Things worth noting:

  • added a priorityClass for elasticsearch so other pods don't compete for space on the special nodes
  • The pod gets killed for using over 100Gi of ephemeral storage so I bumped it to 400Gi
  • I'm using secureSettings for the s3 access key instead of allowing all pods to hit that s3 bucket
  • haven't added the dedicated masters yet because I haven't found any documentation around their storage requirements or recommended sizing

My performance is significantly worse with the 5 i3en.2xlarge hot nodes and 5 d2.2xlarge warm nodes, even when querying something that should only be hitting the hot tier. The hot tier has 88 shards per instance, 30g heap, 2 nvme local instances behind mdadm raid0 w/ default chunk size. The warm tier has 224 shards per instance, 27g heap, 6 local instances behind mdadm raid0 w/ default chunk size.

I had been using 6 m5.4xlarge with 4tb of EBS each, then moved to 6tb. This was much faster than the current performance, which suggests that I'm either hitting a cpu bottleneck (8 instead of 16), or my raid0 array needs some tuning if the default chunk size doesn't perform well for the nvme drives.

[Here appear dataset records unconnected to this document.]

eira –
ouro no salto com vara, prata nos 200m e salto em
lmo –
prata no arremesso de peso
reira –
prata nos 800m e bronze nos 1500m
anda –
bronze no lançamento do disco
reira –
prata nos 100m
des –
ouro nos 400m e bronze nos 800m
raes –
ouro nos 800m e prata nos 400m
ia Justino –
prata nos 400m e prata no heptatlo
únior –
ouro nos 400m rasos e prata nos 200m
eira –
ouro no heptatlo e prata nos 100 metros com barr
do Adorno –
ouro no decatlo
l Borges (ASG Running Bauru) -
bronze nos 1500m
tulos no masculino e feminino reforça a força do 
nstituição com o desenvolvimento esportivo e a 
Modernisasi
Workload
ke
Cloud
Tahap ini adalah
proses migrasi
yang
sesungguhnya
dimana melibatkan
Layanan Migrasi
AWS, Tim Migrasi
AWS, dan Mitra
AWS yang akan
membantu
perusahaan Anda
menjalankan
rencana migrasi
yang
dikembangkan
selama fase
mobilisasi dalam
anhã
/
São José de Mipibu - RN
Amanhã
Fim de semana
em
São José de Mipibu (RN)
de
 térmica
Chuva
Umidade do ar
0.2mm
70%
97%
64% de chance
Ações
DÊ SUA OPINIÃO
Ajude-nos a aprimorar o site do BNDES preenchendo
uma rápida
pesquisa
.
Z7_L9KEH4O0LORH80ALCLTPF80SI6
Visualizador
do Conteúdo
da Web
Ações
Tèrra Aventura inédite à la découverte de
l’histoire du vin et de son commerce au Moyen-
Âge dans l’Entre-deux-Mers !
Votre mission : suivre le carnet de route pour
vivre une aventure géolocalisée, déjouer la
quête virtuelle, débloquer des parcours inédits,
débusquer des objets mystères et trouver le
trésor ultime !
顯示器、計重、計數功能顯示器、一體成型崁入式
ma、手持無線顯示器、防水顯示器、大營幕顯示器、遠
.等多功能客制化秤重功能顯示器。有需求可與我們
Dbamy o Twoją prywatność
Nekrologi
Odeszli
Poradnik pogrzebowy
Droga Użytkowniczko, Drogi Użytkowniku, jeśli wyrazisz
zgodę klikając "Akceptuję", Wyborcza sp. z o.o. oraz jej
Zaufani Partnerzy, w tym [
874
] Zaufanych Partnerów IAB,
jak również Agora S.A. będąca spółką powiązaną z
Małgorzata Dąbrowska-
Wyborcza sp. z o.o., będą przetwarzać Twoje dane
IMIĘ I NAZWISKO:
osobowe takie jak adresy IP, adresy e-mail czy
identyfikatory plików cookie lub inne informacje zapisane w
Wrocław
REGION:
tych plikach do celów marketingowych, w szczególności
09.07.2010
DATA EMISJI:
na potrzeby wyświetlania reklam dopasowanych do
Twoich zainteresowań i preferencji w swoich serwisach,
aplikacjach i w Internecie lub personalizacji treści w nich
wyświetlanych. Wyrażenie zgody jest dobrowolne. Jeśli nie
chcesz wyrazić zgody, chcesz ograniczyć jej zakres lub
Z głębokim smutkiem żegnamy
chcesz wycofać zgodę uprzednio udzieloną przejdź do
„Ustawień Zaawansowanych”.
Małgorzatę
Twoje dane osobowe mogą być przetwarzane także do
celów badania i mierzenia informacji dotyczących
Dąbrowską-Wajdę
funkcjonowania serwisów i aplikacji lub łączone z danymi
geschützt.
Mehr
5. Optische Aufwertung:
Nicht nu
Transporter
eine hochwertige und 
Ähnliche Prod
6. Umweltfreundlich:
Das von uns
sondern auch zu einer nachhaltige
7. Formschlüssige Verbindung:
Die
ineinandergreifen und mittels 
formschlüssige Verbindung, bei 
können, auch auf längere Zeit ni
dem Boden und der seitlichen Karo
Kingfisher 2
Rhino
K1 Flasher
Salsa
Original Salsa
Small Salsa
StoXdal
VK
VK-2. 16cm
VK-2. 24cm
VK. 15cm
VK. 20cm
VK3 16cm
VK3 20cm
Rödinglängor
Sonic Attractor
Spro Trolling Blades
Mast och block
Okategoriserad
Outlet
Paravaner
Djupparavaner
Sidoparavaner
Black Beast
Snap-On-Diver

For the i3en.2xlarge worker I could either run one elasticsearch instance with 60g memory reserved, 30g heap, and mdadm to stripe the two 2.5gb disks -- or I could mount both drives separately and create two elasticsearch instances per i3en.2xlarge instance.

Similar question for the d2.2xlarge instances. They have 8 cores, 61g ram, 6x2tb HDD, so either raid0 to stripe for a single large instance or six instances, each with ~10g ram and 5g heap, which seems small. I'd likely move to h1.4xlarge nodes in that case to have 16 cores, 64g ram, and 2x2tb drives.

Any thoughts on which approach would work best?